• _Your assignment_
Please reproduce, word for word, everything from the very start of the records down through the line containing "Сторожук Людмила".
**** Source material
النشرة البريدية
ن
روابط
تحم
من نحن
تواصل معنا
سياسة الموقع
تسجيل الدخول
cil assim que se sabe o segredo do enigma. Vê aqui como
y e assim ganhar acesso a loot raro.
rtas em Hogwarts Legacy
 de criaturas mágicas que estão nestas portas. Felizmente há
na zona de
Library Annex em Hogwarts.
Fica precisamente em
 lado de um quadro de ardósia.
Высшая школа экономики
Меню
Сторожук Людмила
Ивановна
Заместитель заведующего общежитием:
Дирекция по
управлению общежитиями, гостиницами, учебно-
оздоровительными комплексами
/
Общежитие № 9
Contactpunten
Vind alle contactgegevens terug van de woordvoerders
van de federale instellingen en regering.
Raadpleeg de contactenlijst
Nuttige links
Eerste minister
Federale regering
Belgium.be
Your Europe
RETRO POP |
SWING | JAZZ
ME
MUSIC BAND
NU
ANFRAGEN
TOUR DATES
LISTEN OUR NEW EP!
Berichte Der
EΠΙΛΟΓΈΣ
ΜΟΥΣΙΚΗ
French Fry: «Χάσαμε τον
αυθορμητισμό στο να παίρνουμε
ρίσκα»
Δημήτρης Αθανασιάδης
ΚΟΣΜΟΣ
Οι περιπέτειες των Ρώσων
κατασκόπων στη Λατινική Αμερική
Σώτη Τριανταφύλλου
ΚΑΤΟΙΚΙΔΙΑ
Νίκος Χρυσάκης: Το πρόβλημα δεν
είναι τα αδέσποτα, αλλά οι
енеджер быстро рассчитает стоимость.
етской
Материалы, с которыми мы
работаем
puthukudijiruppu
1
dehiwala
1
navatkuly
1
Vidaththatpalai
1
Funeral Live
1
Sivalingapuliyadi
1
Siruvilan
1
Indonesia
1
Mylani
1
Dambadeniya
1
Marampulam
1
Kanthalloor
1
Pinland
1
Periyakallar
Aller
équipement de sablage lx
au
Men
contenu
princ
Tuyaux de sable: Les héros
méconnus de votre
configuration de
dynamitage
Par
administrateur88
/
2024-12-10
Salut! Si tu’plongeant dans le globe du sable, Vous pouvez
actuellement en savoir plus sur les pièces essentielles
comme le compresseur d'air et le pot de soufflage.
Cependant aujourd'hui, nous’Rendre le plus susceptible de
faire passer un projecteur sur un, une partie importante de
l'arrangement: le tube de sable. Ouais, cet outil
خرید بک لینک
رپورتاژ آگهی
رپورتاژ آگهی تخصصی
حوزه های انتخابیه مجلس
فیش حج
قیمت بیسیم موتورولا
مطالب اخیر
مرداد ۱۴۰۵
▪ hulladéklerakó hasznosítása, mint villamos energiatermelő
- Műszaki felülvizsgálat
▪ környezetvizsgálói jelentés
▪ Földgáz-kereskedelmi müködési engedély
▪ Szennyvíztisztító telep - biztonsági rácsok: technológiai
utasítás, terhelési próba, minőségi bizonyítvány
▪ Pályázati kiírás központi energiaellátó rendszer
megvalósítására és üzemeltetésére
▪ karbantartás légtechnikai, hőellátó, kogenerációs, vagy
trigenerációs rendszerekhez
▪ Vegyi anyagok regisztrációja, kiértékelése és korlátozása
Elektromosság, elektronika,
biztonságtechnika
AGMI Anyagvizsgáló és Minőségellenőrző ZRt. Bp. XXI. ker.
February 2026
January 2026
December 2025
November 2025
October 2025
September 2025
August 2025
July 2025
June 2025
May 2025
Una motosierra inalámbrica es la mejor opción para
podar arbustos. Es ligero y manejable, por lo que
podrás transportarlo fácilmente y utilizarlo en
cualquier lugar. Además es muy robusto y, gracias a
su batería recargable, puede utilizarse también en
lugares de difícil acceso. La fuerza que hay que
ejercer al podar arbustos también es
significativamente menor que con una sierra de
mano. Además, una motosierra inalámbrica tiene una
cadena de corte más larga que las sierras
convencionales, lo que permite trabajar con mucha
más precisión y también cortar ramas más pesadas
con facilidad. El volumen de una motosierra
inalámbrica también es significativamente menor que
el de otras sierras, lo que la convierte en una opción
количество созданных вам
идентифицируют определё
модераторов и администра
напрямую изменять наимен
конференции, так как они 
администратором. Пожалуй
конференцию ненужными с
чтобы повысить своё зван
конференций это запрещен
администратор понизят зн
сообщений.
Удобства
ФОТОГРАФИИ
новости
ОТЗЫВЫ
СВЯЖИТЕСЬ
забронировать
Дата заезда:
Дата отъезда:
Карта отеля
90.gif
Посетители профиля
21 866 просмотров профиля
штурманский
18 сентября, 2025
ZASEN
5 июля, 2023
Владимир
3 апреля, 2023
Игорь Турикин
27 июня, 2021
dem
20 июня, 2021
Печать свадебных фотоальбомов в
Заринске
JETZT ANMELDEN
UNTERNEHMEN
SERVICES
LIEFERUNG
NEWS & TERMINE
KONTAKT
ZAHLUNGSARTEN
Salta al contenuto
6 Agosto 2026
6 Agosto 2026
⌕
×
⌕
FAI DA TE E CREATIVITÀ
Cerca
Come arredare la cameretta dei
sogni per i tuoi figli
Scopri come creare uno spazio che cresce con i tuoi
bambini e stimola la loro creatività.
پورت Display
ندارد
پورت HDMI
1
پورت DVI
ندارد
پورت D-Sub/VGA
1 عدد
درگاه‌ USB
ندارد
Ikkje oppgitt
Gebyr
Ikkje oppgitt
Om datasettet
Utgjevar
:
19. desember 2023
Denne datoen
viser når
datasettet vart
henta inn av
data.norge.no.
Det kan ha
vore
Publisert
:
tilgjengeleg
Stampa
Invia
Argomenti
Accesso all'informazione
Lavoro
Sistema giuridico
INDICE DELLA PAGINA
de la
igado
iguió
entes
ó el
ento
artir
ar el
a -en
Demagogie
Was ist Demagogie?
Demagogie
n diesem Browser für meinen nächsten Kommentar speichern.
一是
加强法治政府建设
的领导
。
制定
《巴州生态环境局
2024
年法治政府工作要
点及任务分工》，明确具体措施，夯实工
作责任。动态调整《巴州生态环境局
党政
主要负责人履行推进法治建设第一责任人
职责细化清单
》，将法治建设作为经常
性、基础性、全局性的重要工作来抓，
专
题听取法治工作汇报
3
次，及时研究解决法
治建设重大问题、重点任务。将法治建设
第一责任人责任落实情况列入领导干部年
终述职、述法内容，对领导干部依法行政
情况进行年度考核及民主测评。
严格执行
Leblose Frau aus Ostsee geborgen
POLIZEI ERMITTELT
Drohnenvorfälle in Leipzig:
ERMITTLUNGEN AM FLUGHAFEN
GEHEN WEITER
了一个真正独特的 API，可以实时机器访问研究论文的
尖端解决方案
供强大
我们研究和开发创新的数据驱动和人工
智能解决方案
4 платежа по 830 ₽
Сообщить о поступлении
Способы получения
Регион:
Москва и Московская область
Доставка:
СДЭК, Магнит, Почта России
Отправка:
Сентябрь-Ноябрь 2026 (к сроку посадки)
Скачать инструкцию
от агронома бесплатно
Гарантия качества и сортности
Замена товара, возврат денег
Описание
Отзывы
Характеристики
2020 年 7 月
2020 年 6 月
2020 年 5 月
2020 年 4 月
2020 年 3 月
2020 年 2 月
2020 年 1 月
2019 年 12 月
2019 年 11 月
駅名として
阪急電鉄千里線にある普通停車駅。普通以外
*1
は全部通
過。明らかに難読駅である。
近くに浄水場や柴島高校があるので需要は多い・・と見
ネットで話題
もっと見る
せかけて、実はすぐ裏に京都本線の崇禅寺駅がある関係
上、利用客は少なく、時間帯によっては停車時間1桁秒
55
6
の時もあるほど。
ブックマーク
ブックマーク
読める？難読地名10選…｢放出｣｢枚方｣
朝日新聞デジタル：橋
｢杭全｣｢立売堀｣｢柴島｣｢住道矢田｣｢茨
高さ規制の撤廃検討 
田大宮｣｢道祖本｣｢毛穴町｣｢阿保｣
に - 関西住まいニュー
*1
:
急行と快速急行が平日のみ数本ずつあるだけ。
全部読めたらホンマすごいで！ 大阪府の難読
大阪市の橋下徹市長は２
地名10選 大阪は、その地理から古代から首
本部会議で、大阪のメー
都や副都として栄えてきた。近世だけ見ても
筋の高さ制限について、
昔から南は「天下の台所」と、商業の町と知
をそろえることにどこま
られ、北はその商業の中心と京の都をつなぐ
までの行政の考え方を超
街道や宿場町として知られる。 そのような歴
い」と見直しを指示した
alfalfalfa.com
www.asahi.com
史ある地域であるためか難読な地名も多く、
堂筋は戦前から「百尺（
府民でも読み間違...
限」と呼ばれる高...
********
• _Response to this exercise_
النشرة البريدية
ن
روابط
تحم
من نحن
تواصل معنا
سياسة الموقع
تسجيل الدخول
cil assim que se sabe o segredo do enigma. Vê aqui como
y e assim ganhar acesso a loot raro.
rtas em Hogwarts Legacy
 de criaturas mágicas que estão nestas portas. Felizmente há
na zona de
Library Annex em Hogwarts.
Fica precisamente em
 lado de um quadro de ardósia.
Высшая школа экономики
Меню
Сторожук Людмила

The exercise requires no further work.